** Record extracts **
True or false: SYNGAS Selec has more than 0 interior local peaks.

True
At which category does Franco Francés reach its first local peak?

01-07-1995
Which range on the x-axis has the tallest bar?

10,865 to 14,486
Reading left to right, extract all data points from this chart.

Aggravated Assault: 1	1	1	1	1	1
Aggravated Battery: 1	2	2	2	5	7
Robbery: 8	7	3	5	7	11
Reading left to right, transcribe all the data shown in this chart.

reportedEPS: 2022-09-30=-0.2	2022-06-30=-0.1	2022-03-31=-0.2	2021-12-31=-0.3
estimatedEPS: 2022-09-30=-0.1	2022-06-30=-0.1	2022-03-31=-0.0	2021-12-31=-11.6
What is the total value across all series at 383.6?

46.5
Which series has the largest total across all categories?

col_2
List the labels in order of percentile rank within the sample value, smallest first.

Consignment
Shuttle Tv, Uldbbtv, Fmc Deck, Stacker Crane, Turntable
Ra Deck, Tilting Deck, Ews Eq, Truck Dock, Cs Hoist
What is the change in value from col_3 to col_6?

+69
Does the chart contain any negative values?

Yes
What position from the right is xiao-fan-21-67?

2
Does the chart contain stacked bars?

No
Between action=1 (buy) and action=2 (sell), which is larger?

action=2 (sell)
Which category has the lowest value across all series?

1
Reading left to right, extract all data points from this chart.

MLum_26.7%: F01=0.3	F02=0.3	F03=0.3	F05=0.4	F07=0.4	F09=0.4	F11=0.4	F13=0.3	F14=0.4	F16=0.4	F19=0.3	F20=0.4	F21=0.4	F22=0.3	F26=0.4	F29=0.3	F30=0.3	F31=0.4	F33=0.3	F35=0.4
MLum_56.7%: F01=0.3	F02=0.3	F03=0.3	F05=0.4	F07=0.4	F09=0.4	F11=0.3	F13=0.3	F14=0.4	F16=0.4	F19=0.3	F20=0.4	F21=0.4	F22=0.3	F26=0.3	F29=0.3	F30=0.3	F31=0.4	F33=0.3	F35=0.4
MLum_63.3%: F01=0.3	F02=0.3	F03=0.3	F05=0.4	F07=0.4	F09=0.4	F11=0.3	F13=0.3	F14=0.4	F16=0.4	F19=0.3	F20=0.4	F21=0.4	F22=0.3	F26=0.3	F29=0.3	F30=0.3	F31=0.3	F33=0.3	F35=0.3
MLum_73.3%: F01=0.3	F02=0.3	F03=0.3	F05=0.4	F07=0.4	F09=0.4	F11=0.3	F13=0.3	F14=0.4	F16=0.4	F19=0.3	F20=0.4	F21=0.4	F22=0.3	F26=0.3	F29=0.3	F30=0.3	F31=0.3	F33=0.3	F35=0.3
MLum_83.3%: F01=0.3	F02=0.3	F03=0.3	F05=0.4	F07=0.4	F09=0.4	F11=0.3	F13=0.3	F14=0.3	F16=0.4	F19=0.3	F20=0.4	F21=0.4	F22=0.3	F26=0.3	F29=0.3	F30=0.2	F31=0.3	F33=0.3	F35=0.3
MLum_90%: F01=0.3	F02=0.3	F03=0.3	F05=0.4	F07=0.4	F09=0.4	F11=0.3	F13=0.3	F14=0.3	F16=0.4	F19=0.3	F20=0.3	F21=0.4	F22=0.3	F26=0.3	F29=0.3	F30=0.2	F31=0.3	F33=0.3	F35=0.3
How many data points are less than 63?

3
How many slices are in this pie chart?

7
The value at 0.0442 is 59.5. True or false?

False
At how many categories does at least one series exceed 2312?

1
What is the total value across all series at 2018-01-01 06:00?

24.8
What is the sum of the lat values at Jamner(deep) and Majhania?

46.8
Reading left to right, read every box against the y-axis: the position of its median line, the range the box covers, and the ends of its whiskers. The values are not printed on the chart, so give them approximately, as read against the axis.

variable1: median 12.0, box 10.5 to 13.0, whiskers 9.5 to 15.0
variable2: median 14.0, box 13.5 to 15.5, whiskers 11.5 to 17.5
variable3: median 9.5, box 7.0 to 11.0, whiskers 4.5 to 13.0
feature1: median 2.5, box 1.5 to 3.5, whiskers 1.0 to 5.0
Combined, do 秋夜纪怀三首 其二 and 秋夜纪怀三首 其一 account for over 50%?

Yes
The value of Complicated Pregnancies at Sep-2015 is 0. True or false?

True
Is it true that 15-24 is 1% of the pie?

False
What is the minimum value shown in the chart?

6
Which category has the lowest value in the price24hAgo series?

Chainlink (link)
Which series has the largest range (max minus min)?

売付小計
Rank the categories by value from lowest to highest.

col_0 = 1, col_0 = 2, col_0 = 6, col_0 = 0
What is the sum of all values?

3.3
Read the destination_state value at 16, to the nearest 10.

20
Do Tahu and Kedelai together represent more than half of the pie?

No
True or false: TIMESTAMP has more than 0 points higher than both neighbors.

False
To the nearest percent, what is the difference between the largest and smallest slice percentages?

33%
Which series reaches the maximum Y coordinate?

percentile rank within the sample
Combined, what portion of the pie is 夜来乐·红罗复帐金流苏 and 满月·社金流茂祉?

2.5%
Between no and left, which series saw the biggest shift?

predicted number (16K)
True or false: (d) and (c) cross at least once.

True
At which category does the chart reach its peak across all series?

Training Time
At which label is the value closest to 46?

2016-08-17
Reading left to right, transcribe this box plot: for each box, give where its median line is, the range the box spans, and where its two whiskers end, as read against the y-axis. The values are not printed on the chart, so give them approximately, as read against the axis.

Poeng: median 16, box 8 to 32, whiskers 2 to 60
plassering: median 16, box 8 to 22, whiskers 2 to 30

** Action item **
Tally the lines of the records that contain the string "data". Give only the number.

** Answer space **
4